Should the listing contain images, exclude them; give the rest again exactly.

Supplied material:
+-------+
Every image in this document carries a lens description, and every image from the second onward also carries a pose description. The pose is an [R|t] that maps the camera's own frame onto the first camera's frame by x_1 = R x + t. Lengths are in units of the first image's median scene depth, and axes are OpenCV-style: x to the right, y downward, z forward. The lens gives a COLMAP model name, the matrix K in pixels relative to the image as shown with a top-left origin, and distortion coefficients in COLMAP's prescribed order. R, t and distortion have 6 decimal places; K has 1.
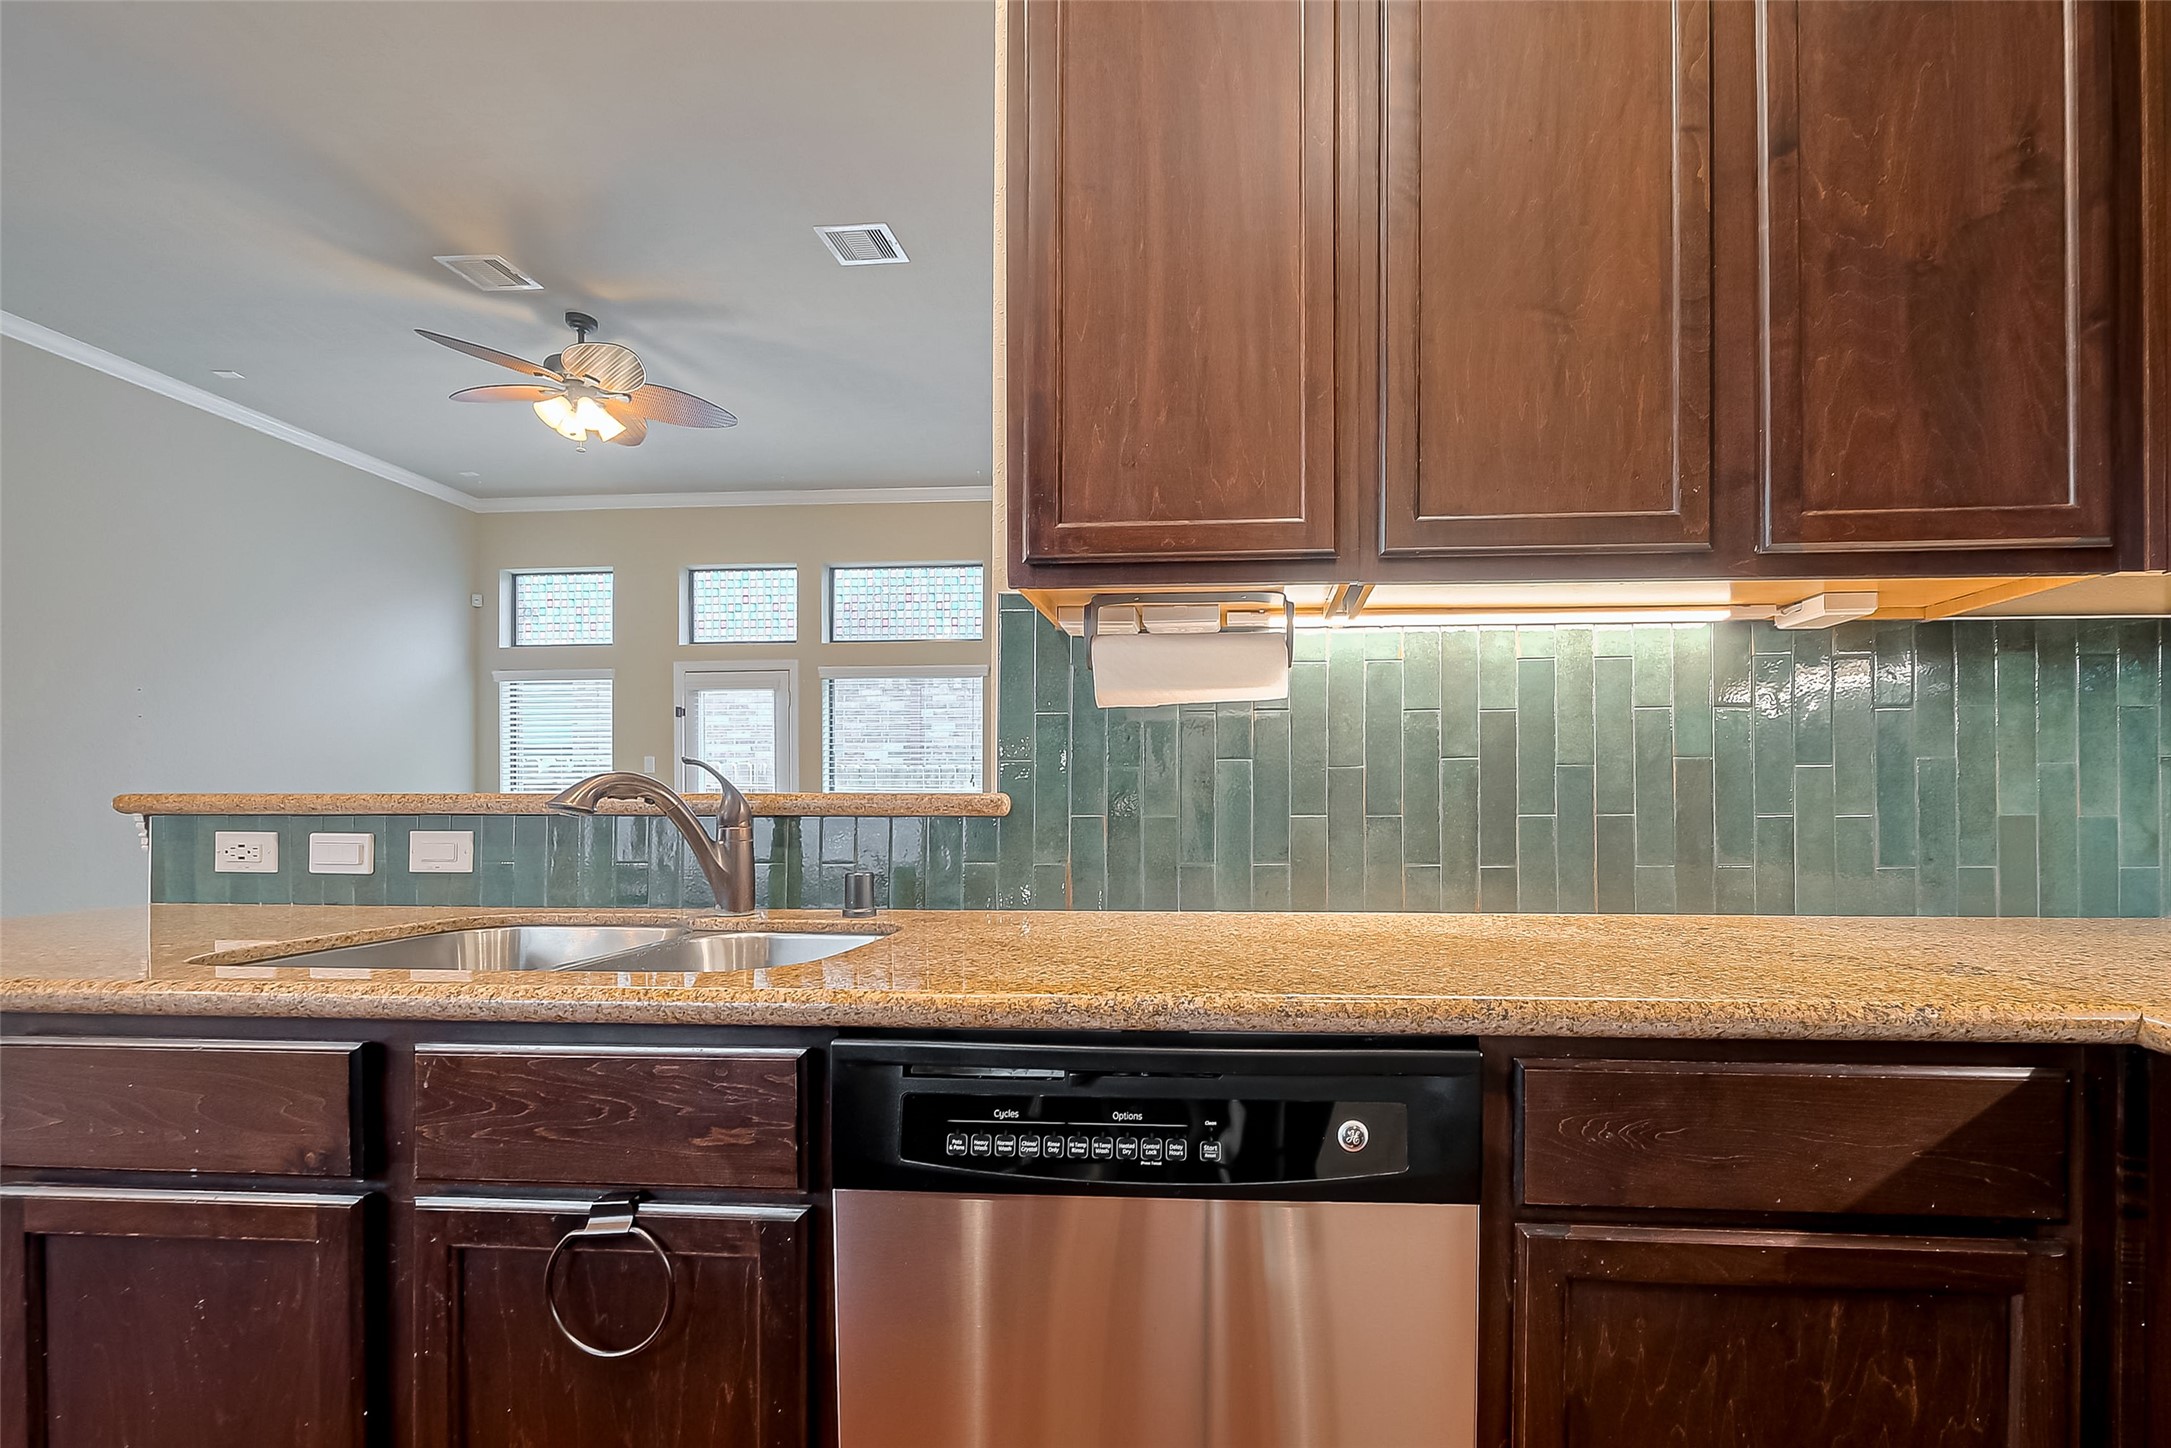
lens RADIAL K [[902.5, 0, 1104.3], [0, 902.5, 805.1], [0, 0, 1]] dist [-0.002941, -0.000709]
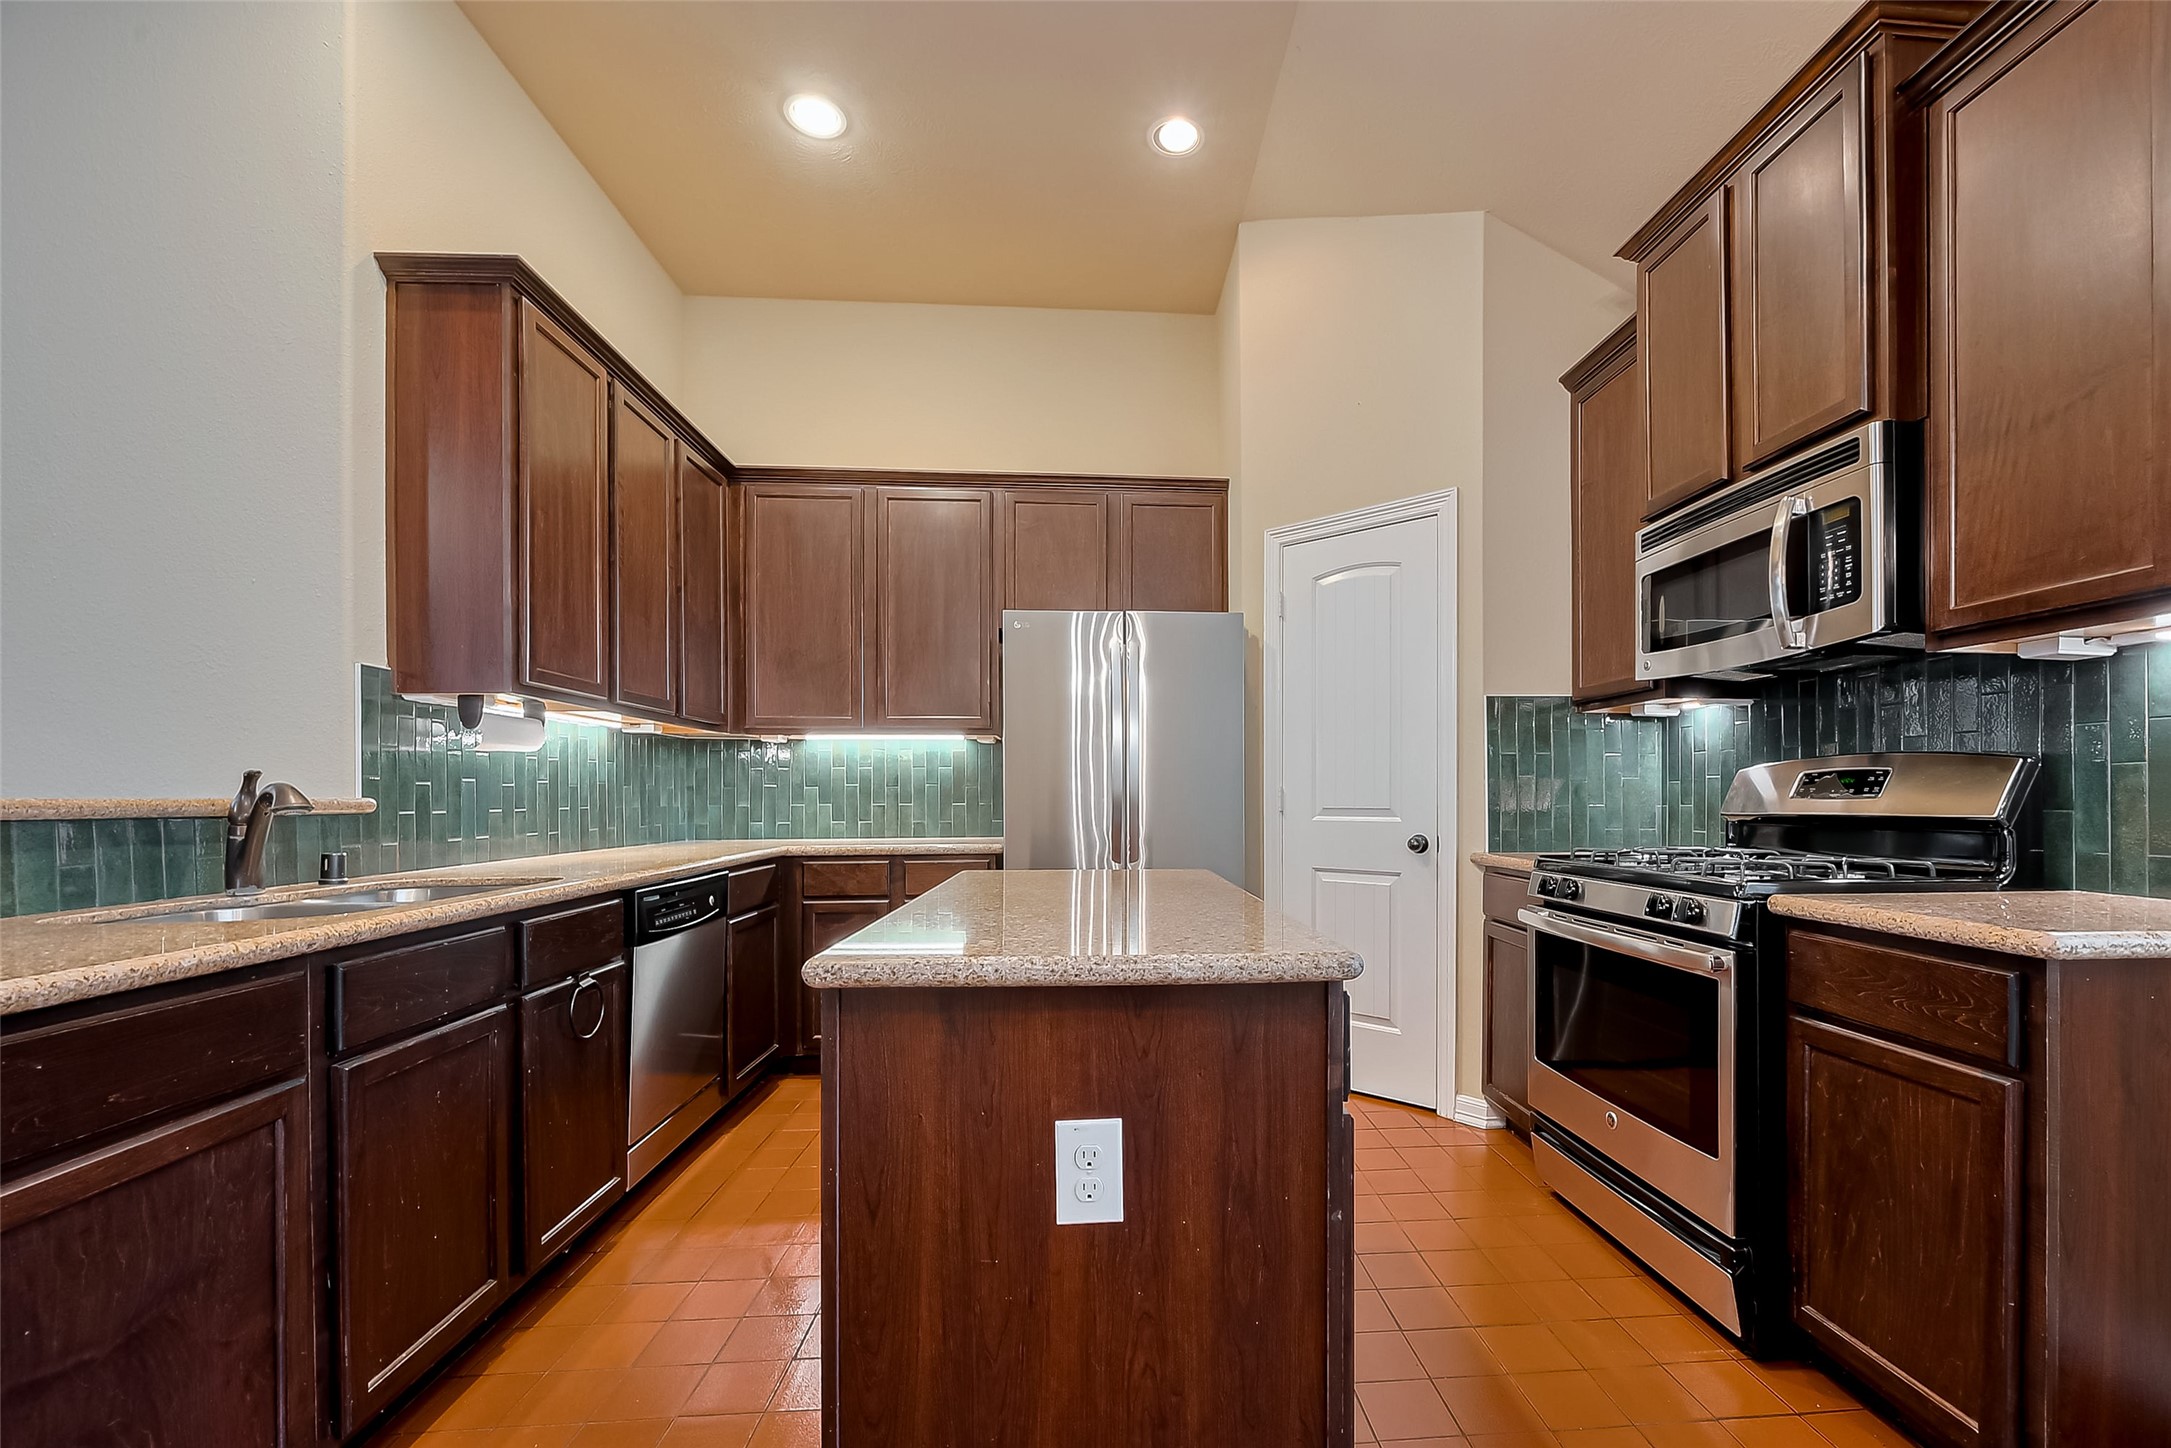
lens RADIAL K [[902.5, 0, 1129.9], [0, 902.5, 795.3], [0, 0, 1]] dist [-0.002941, -0.000709]
pose [[-0.133874, -0.001638, 0.990997, -1.700908], [0.007212, 0.999971, 0.002627, -0.013231], [-0.990972, 0.007499, -0.133858, -0.061990]]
+-------+
Task result:
Every image in this document carries a lens description, and every image from the second onward also carries a pose description. The pose is an [R|t] that maps the camera's own frame onto the first camera's frame by x_1 = R x + t. Lengths are in units of the first image's median scene depth, and axes are OpenCV-style: x to the right, y downward, z forward. The lens gives a COLMAP model name, the matrix K in pixels relative to the image as shown with a top-left origin, and distortion coefficients in COLMAP's prescribed order. R, t and distortion have 6 decimal places; K has 1.
lens RADIAL K [[902.5, 0, 1104.3], [0, 902.5, 805.1], [0, 0, 1]] dist [-0.002941, -0.000709]
lens RADIAL K [[902.5, 0, 1129.9], [0, 902.5, 795.3], [0, 0, 1]] dist [-0.002941, -0.000709]
pose [[-0.133874, -0.001638, 0.990997, -1.700908], [0.007212, 0.999971, 0.002627, -0.013231], [-0.990972, 0.007499, -0.133858, -0.061990]]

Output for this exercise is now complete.